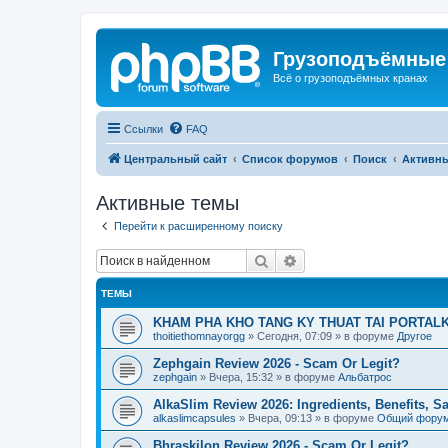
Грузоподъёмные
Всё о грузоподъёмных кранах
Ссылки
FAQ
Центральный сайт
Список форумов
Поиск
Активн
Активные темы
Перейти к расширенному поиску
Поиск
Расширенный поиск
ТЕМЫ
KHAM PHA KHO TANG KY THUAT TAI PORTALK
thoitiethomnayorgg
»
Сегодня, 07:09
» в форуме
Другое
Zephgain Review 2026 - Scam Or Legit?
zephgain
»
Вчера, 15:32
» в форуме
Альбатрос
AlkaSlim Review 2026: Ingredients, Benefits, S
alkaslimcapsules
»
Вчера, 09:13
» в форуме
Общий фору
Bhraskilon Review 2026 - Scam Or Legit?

════════════════

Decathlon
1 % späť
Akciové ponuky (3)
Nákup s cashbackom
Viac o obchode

════════════════

Task instructions:
The response must give every line from the material above that holds the string "Review".

Answer section:
Zephgain Review 2026 - Scam Or Legit?
AlkaSlim Review 2026: Ingredients, Benefits, S
Bhraskilon Review 2026 - Scam Or Legit?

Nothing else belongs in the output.